Belle ne voit pas bébé Evelyne. Où est-elle ? La chienne tourne en rond, dans l’ancien coin à jouets de la petite. « Par-ti », articule le père, défait. « Partie vivre chez sa grand-mère. » Puis il tape sur sa cuisse. « Viens ! » Belle trépigne, reçoit des caresses et écoute.

« Tu sais ce que ça veut dire ça, mon beau chien ? On va pouvoir retourner sur l’Espadon. Aimerais-tu ça, faire un beau tour de bateau ? »

Oh ! En bateau ! Oui !

Le soleil et la chaleur ont rincé leurs pleurs salés. Ils sont redevenus amis, pour une journée.

Le lendemain, René emmène Belle chez un ami, qui a une ferme. Elle vomi sur l’herbe en sortant du camion. Il y a une chèvre, un cheval, une vache et trois chats qui la regardent. Un husky dans cette ménagerie, pourquoi pas ? René lui donne une dernière petite tape, puis s’en va.

Après trois années éprouvantes à la ferme Bernard, elle fut vendue en échange de trois sacs de feuilles à un jeune producteur de drogue. Elle passa deux ans avec celui-ci avec la permission de dormir dans son lit, au chaud. L’entourage de son maître l’étourdissait en lui soufflant sur le museau ; parfois son eau goûtait bizarre et il lui semblait que toute la bande riait avec elle. Ce jeune maître perdit la chienne au poker après quelques semaines de cohabitation et elle échoua dans un appartement crade, surpeuplé, dans lequel elle n’avait aucune place pour se coucher et où personne ne s’occupait d’elle.

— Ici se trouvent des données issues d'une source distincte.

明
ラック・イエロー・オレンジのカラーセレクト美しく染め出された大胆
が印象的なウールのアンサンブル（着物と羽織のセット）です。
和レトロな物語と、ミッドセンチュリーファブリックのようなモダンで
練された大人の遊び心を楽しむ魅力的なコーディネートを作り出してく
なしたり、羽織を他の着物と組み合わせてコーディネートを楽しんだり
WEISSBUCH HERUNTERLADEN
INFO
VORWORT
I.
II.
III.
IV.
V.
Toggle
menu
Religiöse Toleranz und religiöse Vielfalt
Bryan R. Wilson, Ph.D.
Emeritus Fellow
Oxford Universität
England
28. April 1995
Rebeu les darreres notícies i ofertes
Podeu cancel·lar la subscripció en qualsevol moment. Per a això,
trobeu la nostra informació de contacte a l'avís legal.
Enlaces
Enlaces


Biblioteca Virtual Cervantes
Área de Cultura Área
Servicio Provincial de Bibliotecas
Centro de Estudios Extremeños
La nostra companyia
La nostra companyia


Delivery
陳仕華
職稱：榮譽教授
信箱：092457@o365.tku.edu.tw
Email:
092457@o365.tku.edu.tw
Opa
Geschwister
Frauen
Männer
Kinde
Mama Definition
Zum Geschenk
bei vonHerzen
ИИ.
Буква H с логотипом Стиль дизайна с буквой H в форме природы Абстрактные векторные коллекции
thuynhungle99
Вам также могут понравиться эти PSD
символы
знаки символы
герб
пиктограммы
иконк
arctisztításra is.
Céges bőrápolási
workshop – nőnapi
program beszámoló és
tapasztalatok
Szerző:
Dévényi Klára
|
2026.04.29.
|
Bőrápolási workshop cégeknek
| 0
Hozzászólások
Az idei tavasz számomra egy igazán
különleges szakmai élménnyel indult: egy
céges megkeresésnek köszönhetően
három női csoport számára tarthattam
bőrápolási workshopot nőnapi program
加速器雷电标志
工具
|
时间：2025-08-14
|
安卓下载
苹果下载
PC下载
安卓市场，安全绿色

Des mois plus tard, c’est un monsieur du nom de Bob qui la récupéra. Il avait plusieurs chiens, tous des tarés, qui vivaient dans des conditions exécrables. Un jour, elle réussit par miracle à se sauver… La chienne dormit dans la rue. Parfois, un étranger s’approchait d’elle et, constatant qu’elle portait un foulard au cou, mais pas de collier, l’apprivoisait et l’emmenait chez lui. Jusqu’à ce qu’il se rende à l’évidence qu’un husky, c’est gros et ça prend de la place. Elle a changé de nom tellement de fois, qu’elle ne se reconnaît plus.

Mais cette fillette, elle, l’a reconnue. Comment ? Grâce à son petit foulard !

« Belle ! Belle ! », crie Evelyne, en courant vers l’immense husky sauvage, au grand dam de sa gardienne. Et elle se jette à son cou.

-       On peut la garder ? S’il vous plait ! », supplie l’enfant.
-       Mais non Evelyne, il appartient sûrement à quelqu’un. C’est un bien gros chien pour une petite fille de trois ans comme toi. Voyons donc. Lâche-ça, c’est plein de microbes!»
-       C’est une fille, dit l’enfant. Elle s’appelle Belle. », bredouille-t-elle, sa petite menotte serrant fort le foulard rouge, délavé par les aventures.

Elles ne se sont plus jamais revues.